One morning during the Artist Exchange, Meyer met with Emil Tilekov, a contemporary, abstract artist who uses Shyrdak symbols in his artwork and who is an expert at interpreting the meaning of symbols in art and the history of their existence. Tilekov also runs the Temir Kanat Design Studio. The meeting of the two artists resulted in a wonderful exchange. As he and Meyer discussed their work, (with Meyer showing catalogues which included her works on paper, paintings, and public projects), Tilekov felt a kinship with Meyer’s use of abstract symbols. After the meeting, Meyer had a chance to tour the felt-making factory.
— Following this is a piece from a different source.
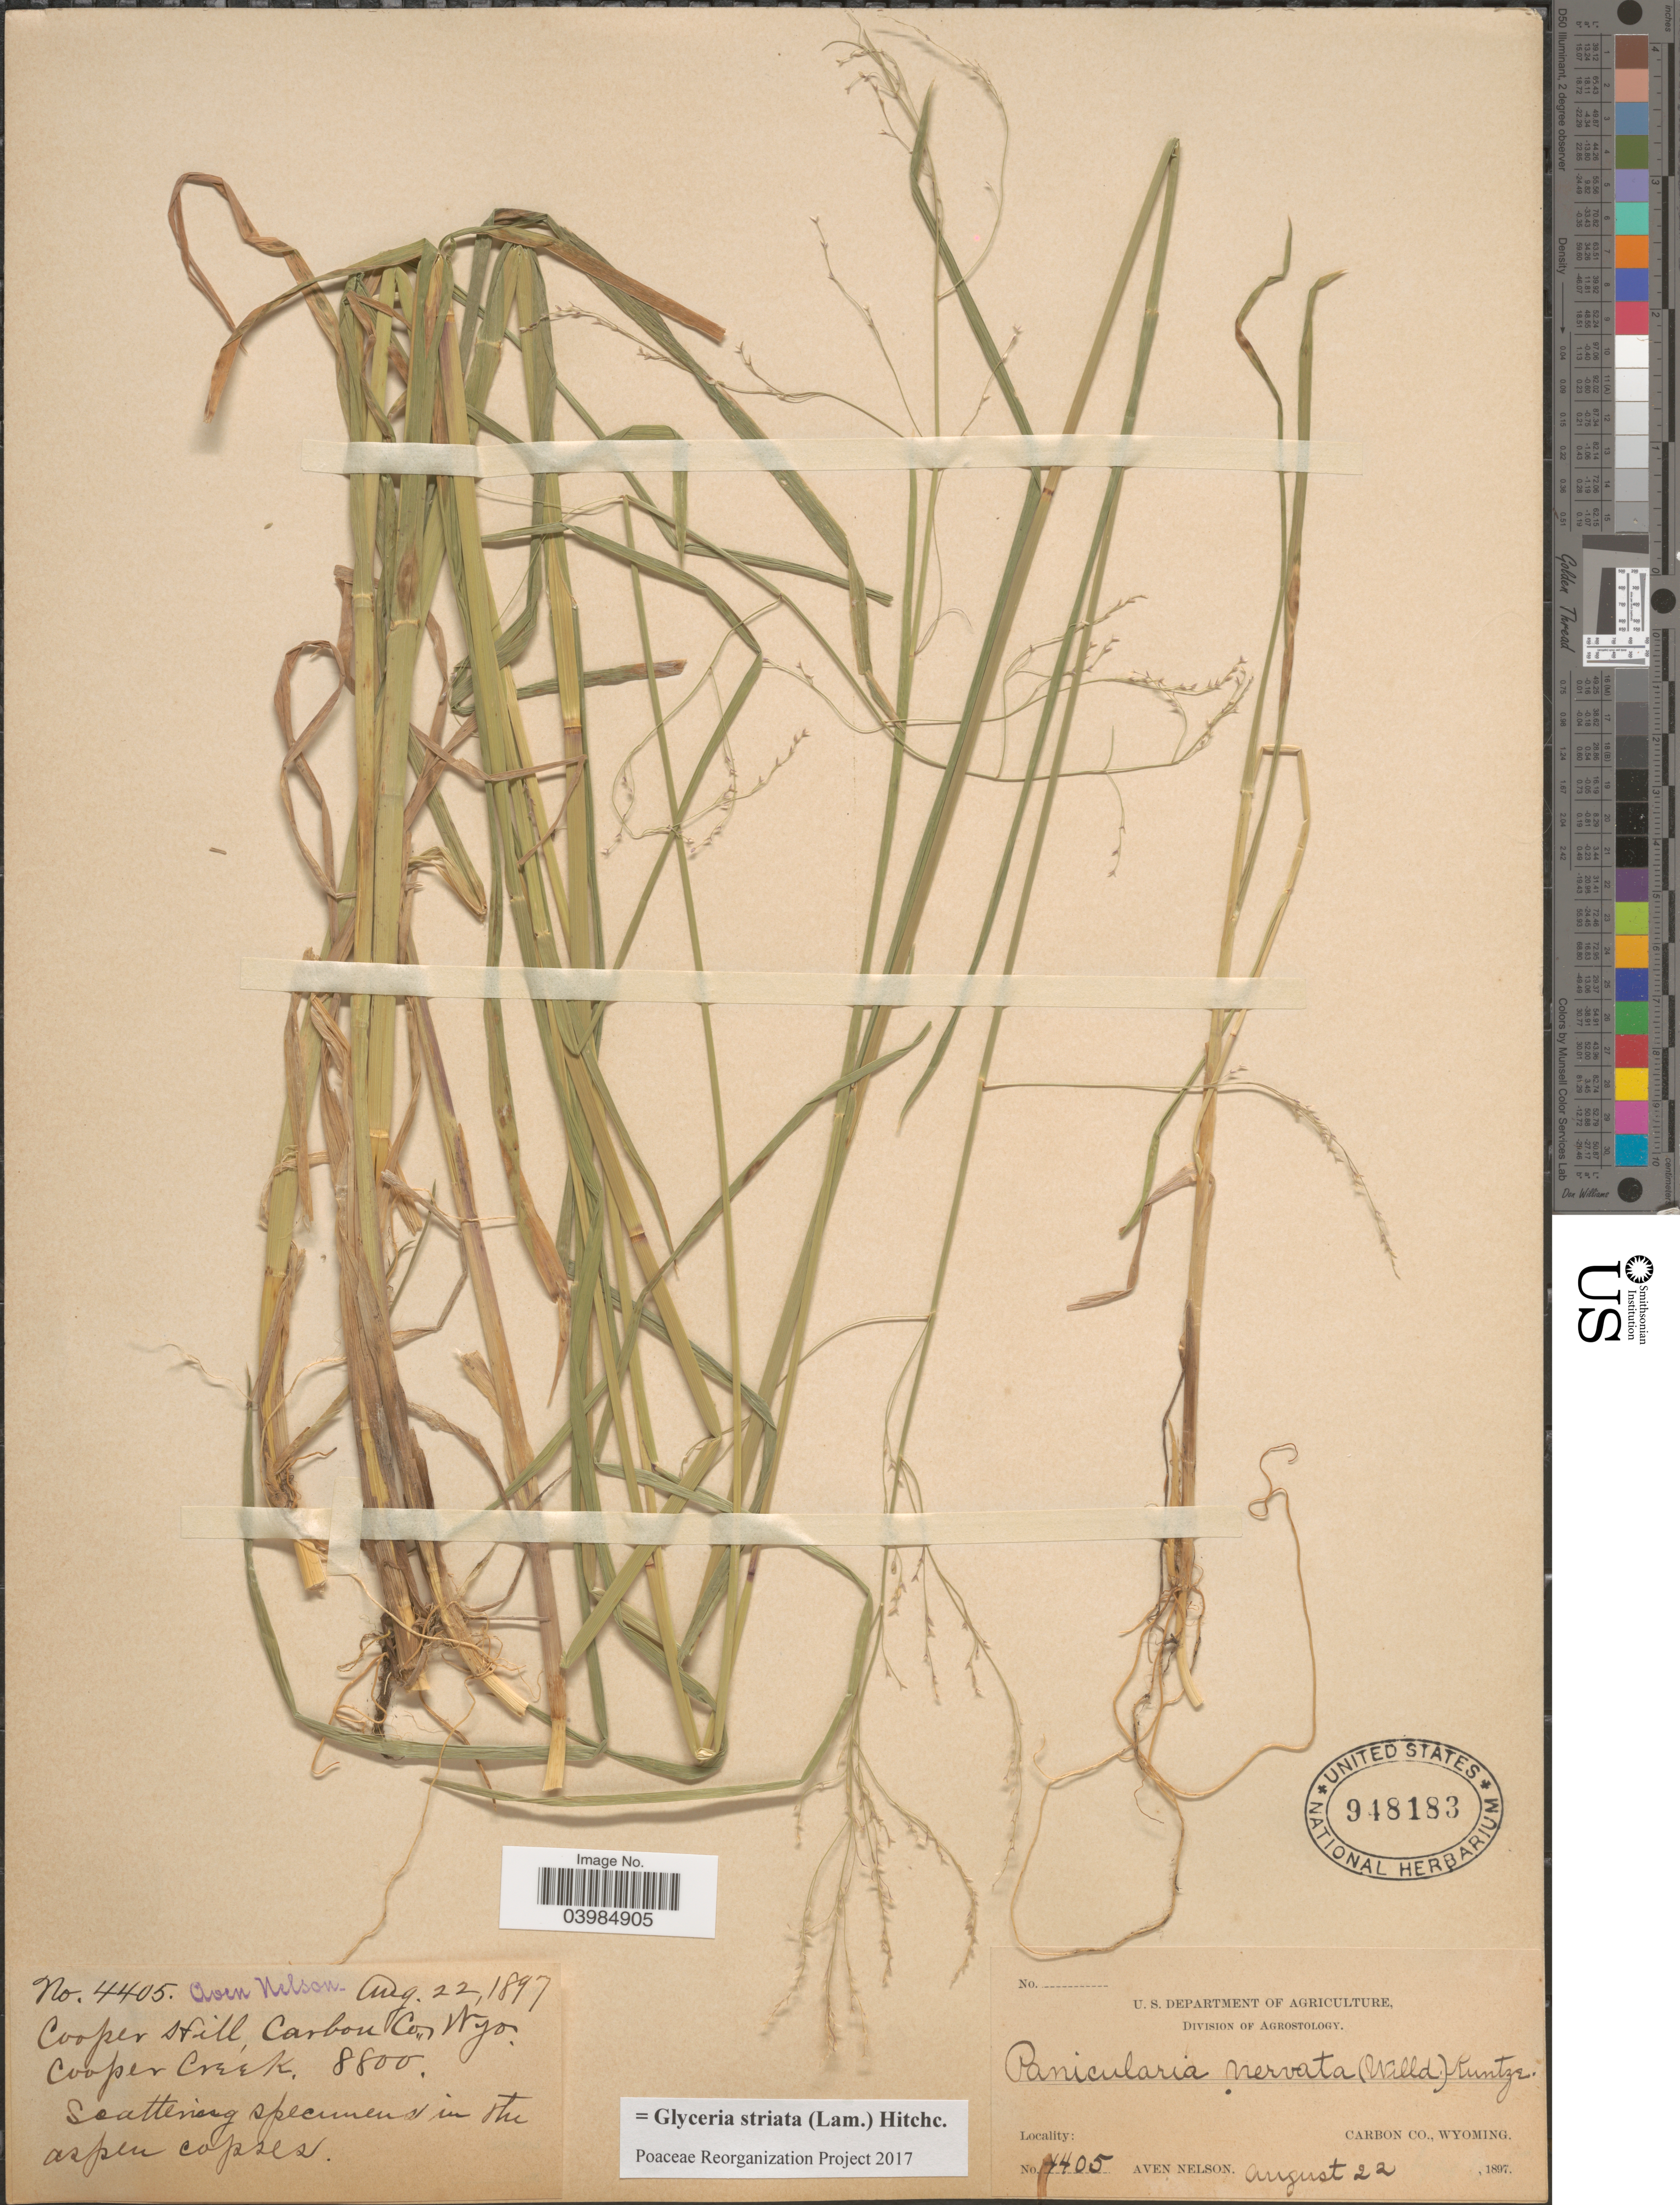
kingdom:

That same day, Meyer met with Dilbar Ashimbai, the creative director of the Dilbar Fashion House, and viewed her beautiful creations which are a perfect example of melding traditional Kyrgyz symbolism with contemporary design in clothing and tapestry.
Meyer felt that the information , history, and aesthetic traditions that “ I was exposed to during this research and artist exchange trip, will facilitate and aid the process and inspiration for creating a proposal for the mural…it was exciting and important to spend time in a part of the world I’d never experienced before….In this time period when the world has gotten smaller through media and digital exposure, the Art in Embassies program offers a direct, in-person opportunity to familiarize ourselves cross-culturally…. No single moment on my trip was more important than the total—a short but extremely vivid and informative—experience.”